Aufgabe
Von welchem Datum ist laut dem vorliegenden Auszug der Schiedsspruch des TAS/CAS, gegen den sich die Zivilrechtsbeschwerde richtete?

Vorliegender Auszug
Das Urteil des Schweizerischen Bundesgerichts 4A_544/2024 vom 20. Mai 2025 befasst sich mit einer Zivilrechtsbeschwerde gegen einen Schiedsspruch des Tribunal Arbitral du Sport (TAS/CAS) vom 9. September 2024. Gegenstand des Verfahrens war ein internationaler Sportarbitragefall im Biathlon, der eine angebliche Verletzung der Anti-Doping-Bestimmungen durch eine ehemalige russische Biathletin betraf. Das Bundesgericht hatte zu prüfen, ob die Anfechtungsgründe gemäss Art. 190 Abs. 2 des Bundesgesetzes über das Internationale Privatrecht (IPRG) erfüllt waren.

Extrahierte Daten
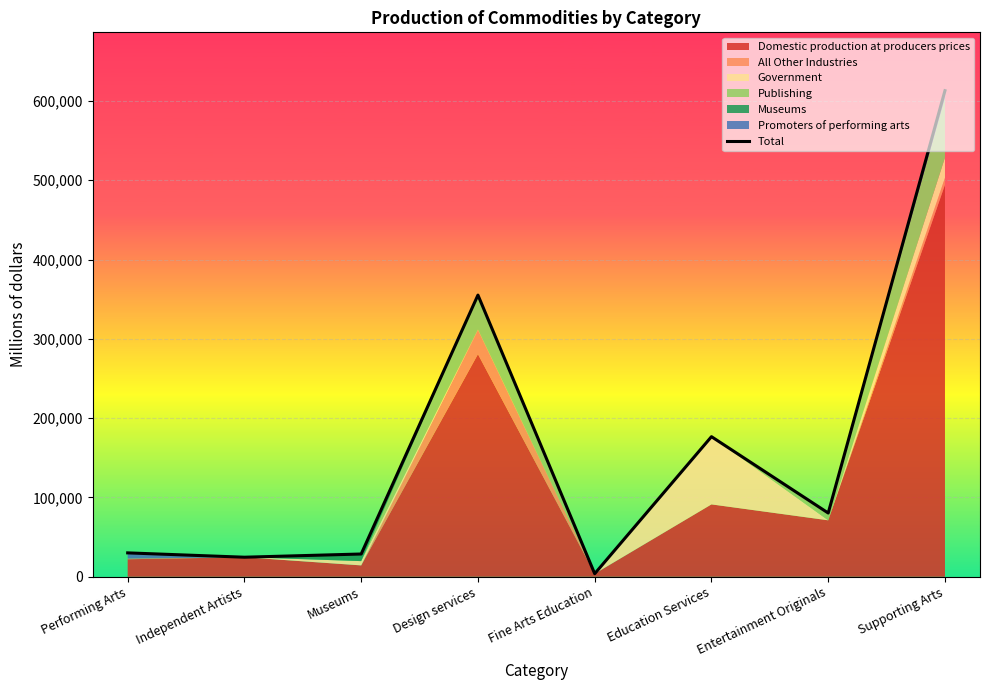

Reading left to right, transcribe all the data shown in this chart.

30132	24662	28709	355206	3863	176667	80372	612952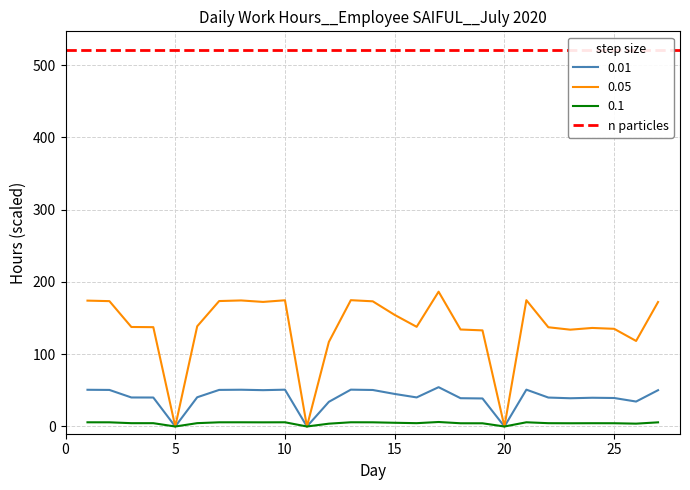

At which category is the sum across all series the highest?

17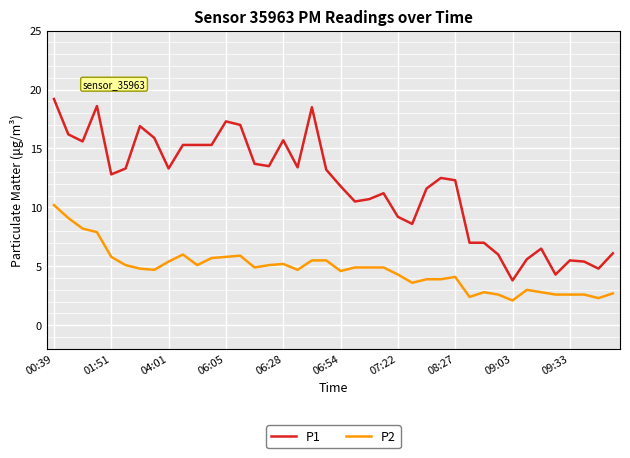

Rank the series by their average value, from lowest to highest.

P2, P1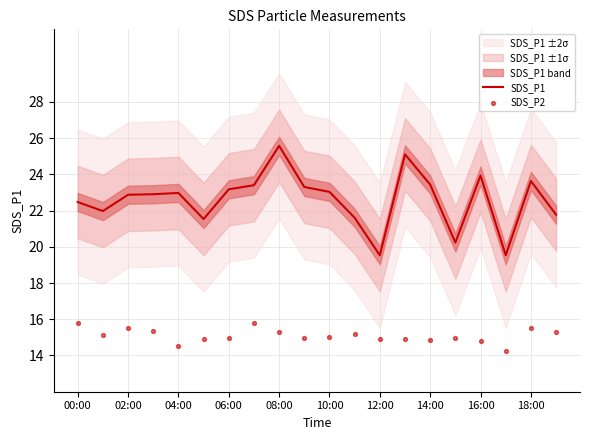

The value of SDS_P1 at 06:00 is 8.7. True or false?

False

Ergebnis
Vom 9. September 2024.